Mas esta história começa muito antes das suas paredes douradas, por vontade e obra de Armando Martins.
Com dezoito anos, comprou a primeira serigrafia!
Corria 1974, e Portugal estava à beira da liberdade. Nesse mesmo ano, um quadro abstrato de Rogério Ribeiro marcou o início de uma paixão que se tornaria destino.
Décadas depois, a colecção cresceu como quem constrói uma narrativa. Em 2007, Martins encontrou o palco perfeito: o Palácio dos Condes da Ribeira Grande.
Reabilitado com rigor e ousadia, o edifício barroco ganhou uma pele contemporânea, azulejos tridimensionais que brilham como fragmentos de luz.
Em Março de 2025, abriu portas como o primeiro museu-hotel cinco estrelas da Europa – um conceito que mistura contemplação e experiência, onde a arte não se limita às paredes, mas invade corredores, quartos e até a garagem.

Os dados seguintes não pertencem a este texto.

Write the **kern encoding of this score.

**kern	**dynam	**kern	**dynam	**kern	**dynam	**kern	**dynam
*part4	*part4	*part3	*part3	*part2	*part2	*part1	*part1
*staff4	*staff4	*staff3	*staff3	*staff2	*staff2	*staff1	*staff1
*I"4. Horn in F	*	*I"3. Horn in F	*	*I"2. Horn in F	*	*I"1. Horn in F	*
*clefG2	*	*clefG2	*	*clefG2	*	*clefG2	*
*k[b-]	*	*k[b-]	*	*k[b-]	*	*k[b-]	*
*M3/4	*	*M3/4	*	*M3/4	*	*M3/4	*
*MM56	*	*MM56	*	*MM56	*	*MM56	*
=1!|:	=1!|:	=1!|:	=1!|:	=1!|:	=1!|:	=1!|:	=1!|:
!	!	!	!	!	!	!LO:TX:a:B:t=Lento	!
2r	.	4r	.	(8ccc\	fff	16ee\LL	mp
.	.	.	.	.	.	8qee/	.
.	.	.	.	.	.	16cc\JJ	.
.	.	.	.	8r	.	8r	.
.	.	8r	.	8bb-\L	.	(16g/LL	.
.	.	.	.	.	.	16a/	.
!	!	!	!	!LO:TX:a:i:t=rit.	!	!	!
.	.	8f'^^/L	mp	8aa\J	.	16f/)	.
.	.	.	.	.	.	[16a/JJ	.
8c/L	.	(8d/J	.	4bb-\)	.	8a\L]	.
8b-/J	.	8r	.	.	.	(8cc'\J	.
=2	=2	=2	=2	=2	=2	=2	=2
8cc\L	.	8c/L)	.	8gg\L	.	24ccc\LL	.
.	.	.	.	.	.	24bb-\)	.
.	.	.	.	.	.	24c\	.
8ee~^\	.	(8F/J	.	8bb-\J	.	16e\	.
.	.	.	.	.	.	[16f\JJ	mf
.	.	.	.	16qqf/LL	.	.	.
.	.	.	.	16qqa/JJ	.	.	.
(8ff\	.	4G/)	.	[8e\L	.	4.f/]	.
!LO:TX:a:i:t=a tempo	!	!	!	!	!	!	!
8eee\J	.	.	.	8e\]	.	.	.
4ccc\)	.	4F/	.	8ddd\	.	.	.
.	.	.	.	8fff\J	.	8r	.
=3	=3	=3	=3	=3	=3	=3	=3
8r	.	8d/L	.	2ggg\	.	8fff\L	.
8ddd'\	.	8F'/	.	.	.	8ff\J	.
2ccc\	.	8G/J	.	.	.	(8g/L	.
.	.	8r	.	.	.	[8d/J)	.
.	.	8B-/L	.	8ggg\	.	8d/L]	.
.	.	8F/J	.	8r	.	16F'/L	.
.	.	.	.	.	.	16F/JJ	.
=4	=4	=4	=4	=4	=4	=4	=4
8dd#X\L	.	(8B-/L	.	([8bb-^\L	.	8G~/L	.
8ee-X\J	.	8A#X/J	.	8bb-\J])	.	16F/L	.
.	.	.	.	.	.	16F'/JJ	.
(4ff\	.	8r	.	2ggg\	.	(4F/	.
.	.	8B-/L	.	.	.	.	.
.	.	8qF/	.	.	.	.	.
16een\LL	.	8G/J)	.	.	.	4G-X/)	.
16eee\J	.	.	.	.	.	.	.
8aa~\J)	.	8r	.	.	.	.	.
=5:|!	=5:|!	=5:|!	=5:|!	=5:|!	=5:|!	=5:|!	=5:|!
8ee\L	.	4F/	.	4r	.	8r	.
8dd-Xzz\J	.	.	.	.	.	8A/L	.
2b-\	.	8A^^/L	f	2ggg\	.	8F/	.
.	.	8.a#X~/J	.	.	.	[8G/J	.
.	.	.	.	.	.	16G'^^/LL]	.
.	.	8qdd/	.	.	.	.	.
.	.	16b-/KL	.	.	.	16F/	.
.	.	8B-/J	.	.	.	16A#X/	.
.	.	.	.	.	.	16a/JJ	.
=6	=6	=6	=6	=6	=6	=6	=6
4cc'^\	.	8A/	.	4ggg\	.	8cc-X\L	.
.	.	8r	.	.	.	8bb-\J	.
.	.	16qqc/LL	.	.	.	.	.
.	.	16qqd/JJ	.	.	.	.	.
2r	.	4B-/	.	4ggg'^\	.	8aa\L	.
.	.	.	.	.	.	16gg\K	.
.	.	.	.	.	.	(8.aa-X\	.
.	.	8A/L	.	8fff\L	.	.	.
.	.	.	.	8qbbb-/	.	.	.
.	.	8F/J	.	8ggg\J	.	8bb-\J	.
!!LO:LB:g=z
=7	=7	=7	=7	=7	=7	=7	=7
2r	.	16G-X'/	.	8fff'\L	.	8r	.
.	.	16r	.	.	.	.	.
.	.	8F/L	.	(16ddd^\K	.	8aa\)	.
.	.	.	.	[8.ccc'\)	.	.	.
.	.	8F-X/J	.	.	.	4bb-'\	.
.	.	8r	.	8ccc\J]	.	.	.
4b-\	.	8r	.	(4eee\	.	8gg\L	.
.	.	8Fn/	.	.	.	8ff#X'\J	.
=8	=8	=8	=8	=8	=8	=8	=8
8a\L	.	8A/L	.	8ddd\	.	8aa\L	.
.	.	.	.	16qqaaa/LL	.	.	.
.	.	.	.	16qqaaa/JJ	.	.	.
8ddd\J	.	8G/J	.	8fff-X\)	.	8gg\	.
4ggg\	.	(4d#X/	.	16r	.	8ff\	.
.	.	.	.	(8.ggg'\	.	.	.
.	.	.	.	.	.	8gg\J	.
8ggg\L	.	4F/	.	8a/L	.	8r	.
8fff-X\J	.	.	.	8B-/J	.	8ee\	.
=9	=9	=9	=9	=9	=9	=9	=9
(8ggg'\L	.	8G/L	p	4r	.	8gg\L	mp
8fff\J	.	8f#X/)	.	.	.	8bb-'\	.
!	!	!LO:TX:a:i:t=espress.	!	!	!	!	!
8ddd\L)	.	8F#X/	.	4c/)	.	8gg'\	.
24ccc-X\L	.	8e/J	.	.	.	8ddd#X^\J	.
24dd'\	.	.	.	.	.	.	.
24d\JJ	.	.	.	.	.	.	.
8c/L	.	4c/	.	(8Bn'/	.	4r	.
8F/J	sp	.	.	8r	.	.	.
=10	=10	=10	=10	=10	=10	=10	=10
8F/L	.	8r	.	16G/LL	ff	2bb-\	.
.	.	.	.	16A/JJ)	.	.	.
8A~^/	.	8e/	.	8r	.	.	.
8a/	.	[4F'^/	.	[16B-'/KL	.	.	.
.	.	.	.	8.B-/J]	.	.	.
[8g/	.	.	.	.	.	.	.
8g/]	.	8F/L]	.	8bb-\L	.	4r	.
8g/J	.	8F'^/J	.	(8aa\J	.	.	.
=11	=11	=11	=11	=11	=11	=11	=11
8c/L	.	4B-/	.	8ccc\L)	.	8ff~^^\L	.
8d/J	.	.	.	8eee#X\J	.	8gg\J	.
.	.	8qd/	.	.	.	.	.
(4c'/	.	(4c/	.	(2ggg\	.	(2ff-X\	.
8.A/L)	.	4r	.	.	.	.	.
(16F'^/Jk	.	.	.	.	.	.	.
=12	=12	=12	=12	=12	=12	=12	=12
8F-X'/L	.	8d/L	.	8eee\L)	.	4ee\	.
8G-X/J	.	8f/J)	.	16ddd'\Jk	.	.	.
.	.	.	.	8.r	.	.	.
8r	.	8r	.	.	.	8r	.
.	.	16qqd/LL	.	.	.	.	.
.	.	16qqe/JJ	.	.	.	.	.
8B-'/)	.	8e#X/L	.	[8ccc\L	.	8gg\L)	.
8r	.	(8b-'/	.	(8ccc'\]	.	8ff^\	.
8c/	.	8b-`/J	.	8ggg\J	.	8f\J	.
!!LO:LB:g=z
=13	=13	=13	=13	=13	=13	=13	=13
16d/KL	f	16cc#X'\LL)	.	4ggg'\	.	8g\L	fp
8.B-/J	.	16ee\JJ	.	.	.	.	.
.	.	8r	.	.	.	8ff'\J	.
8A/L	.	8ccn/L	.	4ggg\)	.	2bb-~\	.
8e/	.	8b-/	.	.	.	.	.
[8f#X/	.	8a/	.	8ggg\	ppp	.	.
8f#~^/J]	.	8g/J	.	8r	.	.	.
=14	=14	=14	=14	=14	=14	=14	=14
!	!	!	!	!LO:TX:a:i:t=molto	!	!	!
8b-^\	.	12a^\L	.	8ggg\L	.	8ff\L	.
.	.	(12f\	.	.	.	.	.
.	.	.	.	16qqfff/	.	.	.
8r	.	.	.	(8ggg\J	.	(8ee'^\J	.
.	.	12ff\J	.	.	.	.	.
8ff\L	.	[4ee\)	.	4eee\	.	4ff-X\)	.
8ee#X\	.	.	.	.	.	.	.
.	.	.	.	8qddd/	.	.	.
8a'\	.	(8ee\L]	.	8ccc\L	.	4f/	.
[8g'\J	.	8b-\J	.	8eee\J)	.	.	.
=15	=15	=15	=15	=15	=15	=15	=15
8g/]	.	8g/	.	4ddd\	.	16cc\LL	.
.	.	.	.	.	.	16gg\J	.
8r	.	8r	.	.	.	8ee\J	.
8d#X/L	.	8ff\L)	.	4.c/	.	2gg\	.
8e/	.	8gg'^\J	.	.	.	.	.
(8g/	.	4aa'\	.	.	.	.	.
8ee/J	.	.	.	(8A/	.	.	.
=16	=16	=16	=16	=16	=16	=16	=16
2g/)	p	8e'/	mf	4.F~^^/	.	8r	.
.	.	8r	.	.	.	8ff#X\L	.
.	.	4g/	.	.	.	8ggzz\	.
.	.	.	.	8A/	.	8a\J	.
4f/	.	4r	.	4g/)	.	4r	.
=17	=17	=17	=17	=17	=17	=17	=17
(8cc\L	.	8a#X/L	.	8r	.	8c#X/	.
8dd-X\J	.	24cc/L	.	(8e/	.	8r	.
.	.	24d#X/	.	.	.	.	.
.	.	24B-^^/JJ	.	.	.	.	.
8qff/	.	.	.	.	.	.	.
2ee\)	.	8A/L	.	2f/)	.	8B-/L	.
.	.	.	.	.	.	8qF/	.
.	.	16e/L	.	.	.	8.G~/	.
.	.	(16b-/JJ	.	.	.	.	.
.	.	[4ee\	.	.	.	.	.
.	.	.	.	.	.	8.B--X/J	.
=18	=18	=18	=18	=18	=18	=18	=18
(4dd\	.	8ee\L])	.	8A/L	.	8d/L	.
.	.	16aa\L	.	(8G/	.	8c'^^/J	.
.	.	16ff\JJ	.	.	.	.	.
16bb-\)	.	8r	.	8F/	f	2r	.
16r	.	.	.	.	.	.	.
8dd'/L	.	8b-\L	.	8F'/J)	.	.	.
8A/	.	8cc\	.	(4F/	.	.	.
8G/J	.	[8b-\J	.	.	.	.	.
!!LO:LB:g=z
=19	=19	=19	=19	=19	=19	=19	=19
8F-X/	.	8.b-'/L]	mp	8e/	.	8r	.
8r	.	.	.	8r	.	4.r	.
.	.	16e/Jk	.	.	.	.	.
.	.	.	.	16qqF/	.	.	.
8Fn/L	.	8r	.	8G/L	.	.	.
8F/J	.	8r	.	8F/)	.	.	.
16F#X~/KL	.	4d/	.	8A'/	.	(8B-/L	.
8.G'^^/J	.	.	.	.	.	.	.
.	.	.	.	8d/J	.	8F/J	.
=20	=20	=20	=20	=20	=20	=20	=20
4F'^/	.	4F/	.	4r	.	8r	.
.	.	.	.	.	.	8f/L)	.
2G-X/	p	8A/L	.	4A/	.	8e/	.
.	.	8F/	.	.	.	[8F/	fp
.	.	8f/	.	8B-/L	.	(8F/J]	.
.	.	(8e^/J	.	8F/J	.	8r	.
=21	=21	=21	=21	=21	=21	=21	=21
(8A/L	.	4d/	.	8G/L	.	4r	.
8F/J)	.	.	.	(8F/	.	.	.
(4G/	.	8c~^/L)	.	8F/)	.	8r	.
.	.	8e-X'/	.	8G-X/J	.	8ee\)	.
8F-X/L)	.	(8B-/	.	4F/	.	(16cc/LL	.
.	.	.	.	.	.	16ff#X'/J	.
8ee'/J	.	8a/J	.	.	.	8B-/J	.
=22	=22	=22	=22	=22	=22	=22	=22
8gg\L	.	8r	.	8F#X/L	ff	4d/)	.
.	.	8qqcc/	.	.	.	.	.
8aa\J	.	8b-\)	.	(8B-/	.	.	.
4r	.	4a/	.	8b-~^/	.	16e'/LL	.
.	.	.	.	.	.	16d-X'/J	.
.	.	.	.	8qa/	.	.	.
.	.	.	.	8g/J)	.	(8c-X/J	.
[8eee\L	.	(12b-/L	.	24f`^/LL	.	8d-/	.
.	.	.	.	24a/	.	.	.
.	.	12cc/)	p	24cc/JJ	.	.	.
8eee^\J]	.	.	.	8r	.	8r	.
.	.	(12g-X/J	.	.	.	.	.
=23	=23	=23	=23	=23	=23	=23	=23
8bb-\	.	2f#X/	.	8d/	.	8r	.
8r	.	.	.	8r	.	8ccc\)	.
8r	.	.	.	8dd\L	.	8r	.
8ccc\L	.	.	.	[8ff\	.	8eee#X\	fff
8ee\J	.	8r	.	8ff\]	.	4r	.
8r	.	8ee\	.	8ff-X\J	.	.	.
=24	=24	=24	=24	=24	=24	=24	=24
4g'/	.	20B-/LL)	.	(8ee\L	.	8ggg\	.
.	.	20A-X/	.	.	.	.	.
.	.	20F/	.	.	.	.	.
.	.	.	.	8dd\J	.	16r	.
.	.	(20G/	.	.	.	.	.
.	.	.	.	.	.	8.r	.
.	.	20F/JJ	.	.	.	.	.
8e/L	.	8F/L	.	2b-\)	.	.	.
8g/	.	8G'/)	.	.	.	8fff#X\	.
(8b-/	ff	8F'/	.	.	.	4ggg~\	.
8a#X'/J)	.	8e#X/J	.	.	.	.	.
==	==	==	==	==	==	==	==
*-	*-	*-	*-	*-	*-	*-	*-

Com a simpatia e o conhecimento do Miguel Soromenho, entrámos no MACAM e percorremos dois tempos: nas galerias do palácio, obras que contam a história da pintura portuguesa, de Amadeo de Souza-Cardoso a Júlio Pomar e diálogos visuais que cruzam geografias e linguagens com vozes globais como Marina Abramović ou Olafur Eliasson, que trouxeram ao acervo o sopro inquieto do mundo.
No jardim, esculturas repousam junto ao espelho-de-água, como se o tempo ali se detivesse.
O MACAM não é apenas um espaço expositivo. É uma experiência, o gesto de quem acredita em que a arte deve ser vivida, não apenas vista. Um lugar onde passado e futuro se encontram, e onde cada visitante escreve, sem saber, mais uma linha desta crónica.
Obrigada, Grupo Desportivo por estas iniciativas e por nos levar a conhecer o que de melhor temos em Portugal!